Location
- Gillroyd Lane Linthwaite West Yorkshire, HD7 5SP England
- Coordinates: 53°37′26″N 1°50′48″W﻿ / ﻿53.6240°N 1.8466°W

Information
- Type: Comprehensive Academy
- Established: 11 January 1956
- Local authority: Kirklees
- Trust: The Great Heights Academy Trust
- Department for Education URN: 140660 Tables
- Ofsted: Reports
- Executive Principal: Steve Dixon
- Gender: Mixed
- Age: 11 to 16
- Website: https://www.thecvhs.co.uk/

= Colne Valley High School =

Colne Valley High School is a comprehensive coeducational secondary school in the village of Linthwaite, Huddersfield, West Yorkshire, England. It is named thus because it stands in the Colne Valley, one of several valleys that converge at the town of Huddersfield. It has approximately 1900 pupils, with forms from A to J. The school has years 7 to 11, and four main buildings: A block, B block, C block and D (music) block as well as the sports hall.

The school converted to academy status in September 2014 and is sponsored by The Mirfield Free Grammar.

==History==
Founded in January 1956, Colne valley high school was the first, purpose built comprehensive in the north of England at a cost of £350,000. Built on a 38-acre, greenfield site overlooking Linthwaite and the Colne Valley, the initial intake of 860 would, at its peak, encompass almost 1900 pupils, including a sixth form.

The school initially consisted of a four-storey ‘A’ Block, and library and workshop corridors (for woodwork and metalwork), with both leading to the 2 storey ‘B’ block containing the arts rooms and science labs.

A farm, a self contained flat (for domestic science) and large and small gymnasiums were also included, with the music blocks and the large theatre added in the second phase.

The raising of the school leaving age in 1972 led to the creation of a ‘C’ Block to cater for the overflow.

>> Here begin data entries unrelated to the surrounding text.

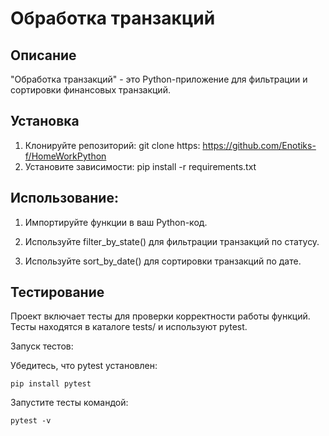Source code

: # Обработка транзакций

## Описание
"Обработка транзакций" - это Python-приложение для фильтрации и сортировки финансовых транзакций.

## Установка
1. Клонируйте репозиторий:
git clone https: https://github.com/Enotiks-f/HomeWorkPython
2. Установите зависимости:
pip install -r requirements.txt
## Использование:

1. Импортируйте функции в ваш Python-код.

2. Используйте filter_by_state() для фильтрации транзакций по статусу.

3. Используйте sort_by_date() для сортировки транзакций по дате.

## Тестирование

Проект включает тесты для проверки корректности работы функций. Тесты находятся в каталоге tests/ и используют pytest.

Запуск тестов:

Убедитесь, что pytest установлен:

    pip install pytest

Запустите тесты командой:

    pytest -v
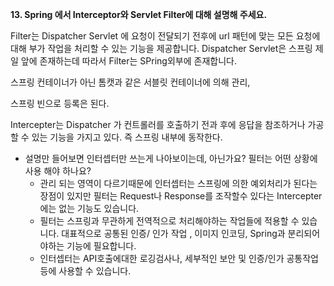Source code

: 
**13. Spring 에서 Interceptor와 Servlet Filter에 대해 설명해 주세요.**

Filter는 Dispatcher Servlet 에 요청이 전달되기 전후에 url 패턴에 맞는 모든 요청에 대해 부가 작업을 처리할 수 있는 기능을 제공합니다. Dispatcher Servlet은 스프링 제일 앞에 존재하는데 따라서 Filter는 SPring외부에 존재합니다. 

스프링 컨테이너가 아닌 톰캣과 같은 서블릿 컨테이너에 의해 관리, 

스프링 빈으로 등록은 된다.

Intercepter는 Dispatcher 가 컨트롤러를 호출하기 전과 후에 응답을 참조하거나 가공할 수 있는 기능을 가지고 있다. 즉 스프링 내부에 동작한다.

- 설명만 들어보면 인터셉터만 쓰는게 나아보이는데, 아닌가요? 필터는 어떤 상황에 사용 해야 하나요?
    - 관리 되는 영역이 다르기때문에 인터셉터는 스프링에 의한 예외처리가 된다는 장점이 있지만 필터는 Request나 Response를 조작할수 있다는 Intercepter에는 없는 기능도 있습니다.
    - 필터는 스프링과 무관하게 전역적으로 처리해야하는 작업들에 적용할 수 있습니다. 대표적으로 공통된 인증/ 인가 작업 , 이미지 인코딩, Spring과 분리되어야하는 기능에 필요합니다.
    - 인터셉터는 API호출에대한 로깅검사나, 세부적인 보안 및 인증/인가 공통작업등에 사용할 수 있습니다.
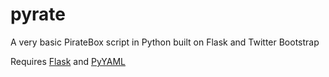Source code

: pyrate
======

A very basic PirateBox script in Python built on Flask and Twitter Bootstrap

Requires [Flask](http://flask.pocoo.org/) and [PyYAML](https://pypi.python.org/pypi/PyYAML)
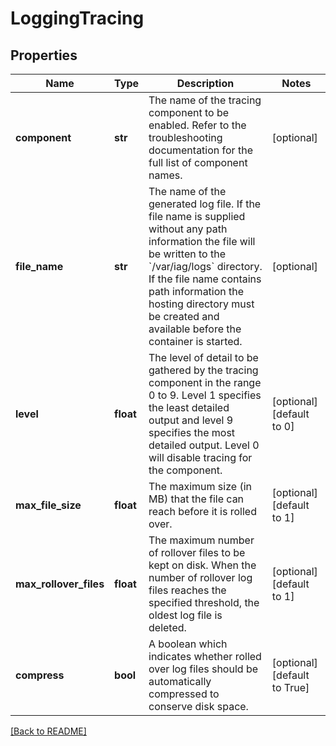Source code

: # LoggingTracing


## Properties

Name | Type | Description | Notes
------------ | ------------- | ------------- | -------------
**component** | **str** | The name of the tracing component to be enabled. Refer to the troubleshooting documentation for the full list of component names.  | [optional] 
**file\_name** | **str** | The name of the generated log file.  If the file name is supplied without any path information the file will be written to the &#x60;/var/iag/logs&#x60; directory.  If the file name contains path information the hosting directory must be created and available before the container is started.  | [optional] 
**level** | **float** | The level of detail to be gathered by the tracing component in the range 0 to 9. Level 1 specifies the least detailed output and level 9 specifies the most detailed output. Level 0 will disable tracing for the component.  | [optional] [default to 0]
**max\_file\_size** | **float** | The maximum size (in MB) that the file can reach before it is rolled over.  | [optional] [default to 1]
**max\_rollover\_files** | **float** | The maximum number of rollover files to be kept on disk.  When the number of rollover log files reaches the specified threshold, the oldest log file is deleted.  | [optional] [default to 1]
**compress** | **bool** | A boolean which indicates whether rolled over log files should be automatically compressed to conserve disk space.  | [optional] [default to True]

[[Back to README]](../README.md)



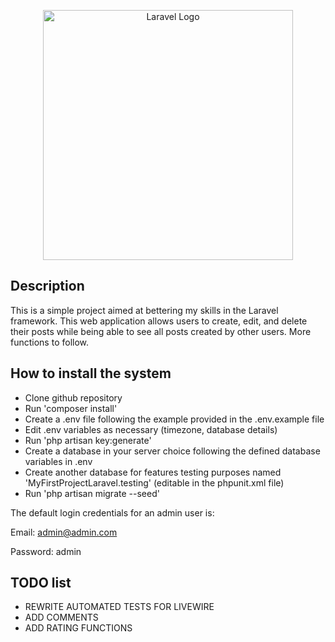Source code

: <p align="center"><a href="https://laravel.com" target="_blank"><img src="https://raw.githubusercontent.com/laravel/art/master/logo-lockup/5%20SVG/2%20CMYK/1%20Full%20Color/laravel-logolockup-cmyk-red.svg" width="400" alt="Laravel Logo"></a></p>

## Description

This is a simple project aimed at bettering my skills in the Laravel framework. This web application allows users to create, edit, and delete their posts while being able to see all posts created by other users. More functions to follow.

## How to install the system

-   Clone github repository
-   Run 'composer install'
-   Create a .env file following the example provided in the .env.example file
-   Edit .env variables as necessary (timezone, database details)
-   Run 'php artisan key:generate'
-   Create a database in your server choice following the defined database variables in .env
-   Create another database for features testing purposes named 'MyFirstProjectLaravel.testing' (editable in the phpunit.xml file)
-   Run 'php artisan migrate --seed'

The default login credentials for an admin user is:

Email: admin@admin.com

Password: admin

## TODO list

-   REWRITE AUTOMATED TESTS FOR LIVEWIRE
-   ADD COMMENTS
-   ADD RATING FUNCTIONS
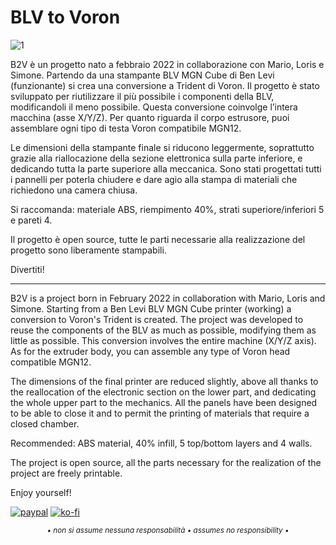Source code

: # BLV to Voron

![1](/Image/Render_B2V.jpg)

B2V è un progetto nato a febbraio 2022 in collaborazione con Mario, Loris e Simone. Partendo da una stampante BLV MGN Cube di Ben Levi (funzionante) si crea una conversione a Trident di Voron. Il progetto è stato sviluppato per riutilizzare il più possibile i componenti della BLV, modificandoli il meno possibile. Questa conversione coinvolge l’intera macchina (asse X/Y/Z). Per quanto riguarda il corpo estrusore, puoi assemblare ogni tipo di testa Voron compatibile MGN12. 

Le dimensioni della stampante finale si riducono leggermente, soprattutto grazie alla riallocazione della sezione elettronica sulla parte inferiore, e dedicando tutta la parte superiore alla meccanica. Sono stati progettati tutti i pannelli per poterla chiudere e dare agio alla stampa di materiali che richiedono una camera chiusa.

Si raccomanda: materiale ABS, riempimento 40%, strati superiore/inferiori 5 e pareti 4. 
 
Il progetto è open source, tutte le parti necessarie alla realizzazione del progetto sono liberamente stampabili.

Divertiti!

---

B2V is a project born in February 2022 in collaboration with Mario, Loris and Simone. Starting from a Ben Levi BLV MGN Cube printer (working) a conversion to Voron's Trident is created. The project was developed to reuse the components of the BLV as much as possible, modifying them as little as possible. This conversion involves the entire machine (X/Y/Z axis). As for the extruder body, you can assemble any type of Voron head compatible MGN12. 

The dimensions of the final printer are reduced slightly, above all thanks to the reallocation of the electronic section on the lower part, and dedicating the whole upper part to the mechanics. All the panels have been designed to be able to close it and to permit the printing of materials that require a closed chamber.

Recommended: ABS material, 40% infill, 5 top/bottom layers and 4 walls.
 
The project is open source, all the parts necessary for the realization of the project are freely printable.

Enjoy yourself!

[![paypal](https://www.paypalobjects.com/en_US/i/btn/btn_donate_LG.gif)](https://www.paypal.com/donate/?business=WEP7ZAT7WRN88&no_recurring=0&currency_code=EUR)  [![ko-fi](https://ko-fi.com/img/githubbutton_sm.svg)](https://ko-fi.com/M4M7GE5GO)

<p align="center"><sub><em>• non si assume nessuna responsabilità • assumes no responsibility •</em></sub></p>
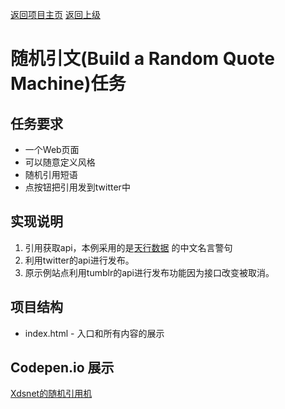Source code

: [返回项目主页](https://github.com/xdsnet/freecodecamp-prj/)  [返回上级](../)
# 随机引文(Build a Random Quote Machine)任务

## 任务要求
* 一个Web页面
* 可以随意定义风格
* 随机引用短语
* 点按钮把引用发到twitter中

## 实现说明
1. 引用获取api，本例采用的是[天行数据](http://api.tianapi.com/) 的中文名言警句
2. 利用twitter的api进行发布。
3. 原示例站点利用tumblr的api进行发布功能因为接口改变被取消。


## 项目结构
* index.html - 入口和所有内容的展示

## Codepen.io 展示
[Xdsnet的随机引用机](https://codepen.io/xdsnet/full/NbGeqb)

The school's first headteacher, 36 year old Ernest Butcher, was handed the task of steering this relatively new system through choppy educational waters, to be followed by Tom Rolf (1966) Allan Newton (1977), Linda Wright (1997), Denise Tonkins (2005), Maggie Dunn (2013), Christian Wilcocks, (2014) James Christian (2017).

==Notable alumnus==
The English poet, playwright and novelist, and Poet Laureate Simon Armitage was a pupil.